Gauged Wess-Zumino terms and Equivariant Cohomology

TL;DR

This paper explores the mathematical relationship between gauged Wess-Zumino terms in sigma-models and equivariant cohomology, providing topological criteria for when such gauging is possible.

Contribution

It establishes a one-to-one correspondence between gauged WZ-like terms and equivariant cocycles, and uses topological methods to identify conditions for the absence of obstructions.

Findings

Gauged WZ-like terms correspond to equivariant cocycles.

Obstructions to gauging relate to equivariant cohomology.

Vanishing theorems ensure gauging feasibility in certain cases.

Abstract

We summarize some results obtained on the problem of gauging the Wess--Zumino term of a d-dimensional bosonic sigma-model. We show that gauged WZ-like terms are in one-to-one correspondence with equivariant cocycles of the target space.
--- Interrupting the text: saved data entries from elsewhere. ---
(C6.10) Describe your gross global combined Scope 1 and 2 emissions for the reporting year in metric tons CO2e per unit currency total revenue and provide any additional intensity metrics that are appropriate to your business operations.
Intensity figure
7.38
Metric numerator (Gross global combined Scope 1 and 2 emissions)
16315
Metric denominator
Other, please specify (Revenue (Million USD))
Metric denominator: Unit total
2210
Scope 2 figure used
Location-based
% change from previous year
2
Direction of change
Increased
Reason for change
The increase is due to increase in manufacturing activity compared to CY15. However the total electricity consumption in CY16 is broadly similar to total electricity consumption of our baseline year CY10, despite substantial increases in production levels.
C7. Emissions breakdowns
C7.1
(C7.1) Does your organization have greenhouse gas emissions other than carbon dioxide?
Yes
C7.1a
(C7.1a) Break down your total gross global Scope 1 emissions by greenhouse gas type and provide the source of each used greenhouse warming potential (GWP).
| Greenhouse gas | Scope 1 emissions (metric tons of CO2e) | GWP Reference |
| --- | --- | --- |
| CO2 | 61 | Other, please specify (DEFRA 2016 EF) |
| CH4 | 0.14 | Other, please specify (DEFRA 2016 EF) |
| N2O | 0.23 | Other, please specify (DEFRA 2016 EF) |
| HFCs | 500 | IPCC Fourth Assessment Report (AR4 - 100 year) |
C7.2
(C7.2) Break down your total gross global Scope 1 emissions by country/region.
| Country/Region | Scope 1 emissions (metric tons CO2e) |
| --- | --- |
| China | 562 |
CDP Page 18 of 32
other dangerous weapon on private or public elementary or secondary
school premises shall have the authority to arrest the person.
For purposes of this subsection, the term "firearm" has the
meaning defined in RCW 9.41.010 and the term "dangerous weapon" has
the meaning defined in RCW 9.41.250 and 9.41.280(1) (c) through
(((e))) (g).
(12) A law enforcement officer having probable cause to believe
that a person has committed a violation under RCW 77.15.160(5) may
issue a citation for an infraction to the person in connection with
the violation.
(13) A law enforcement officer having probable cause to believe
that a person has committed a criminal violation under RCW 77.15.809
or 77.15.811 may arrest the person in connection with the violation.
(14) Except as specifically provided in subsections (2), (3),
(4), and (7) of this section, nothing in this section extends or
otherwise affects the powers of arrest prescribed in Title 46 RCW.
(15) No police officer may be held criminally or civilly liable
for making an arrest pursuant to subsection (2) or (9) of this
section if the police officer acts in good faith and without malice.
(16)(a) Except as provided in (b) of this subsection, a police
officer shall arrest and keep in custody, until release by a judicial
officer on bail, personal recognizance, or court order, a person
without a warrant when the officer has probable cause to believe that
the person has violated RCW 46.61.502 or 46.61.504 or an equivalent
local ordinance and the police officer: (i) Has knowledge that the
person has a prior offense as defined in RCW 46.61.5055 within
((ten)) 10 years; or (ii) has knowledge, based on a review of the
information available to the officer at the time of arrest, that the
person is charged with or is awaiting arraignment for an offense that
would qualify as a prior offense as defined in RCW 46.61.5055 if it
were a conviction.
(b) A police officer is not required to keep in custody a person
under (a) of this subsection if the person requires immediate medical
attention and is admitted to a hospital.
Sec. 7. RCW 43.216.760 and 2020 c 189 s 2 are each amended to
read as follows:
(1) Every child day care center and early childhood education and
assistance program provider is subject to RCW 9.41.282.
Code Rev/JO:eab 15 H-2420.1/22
By the same token, the obstructions to gauging a WZ term can be understood in terms of the equivariant cohomology of the target space and this allows us to use topological tools to derive some a priori vanishing theorems guaranteeing the absence of obstructions for a large class of target spaces and symmetry groups in the physically interesting dimensions d<=4. (This is an expository summary of the results of hep-th/9407149.)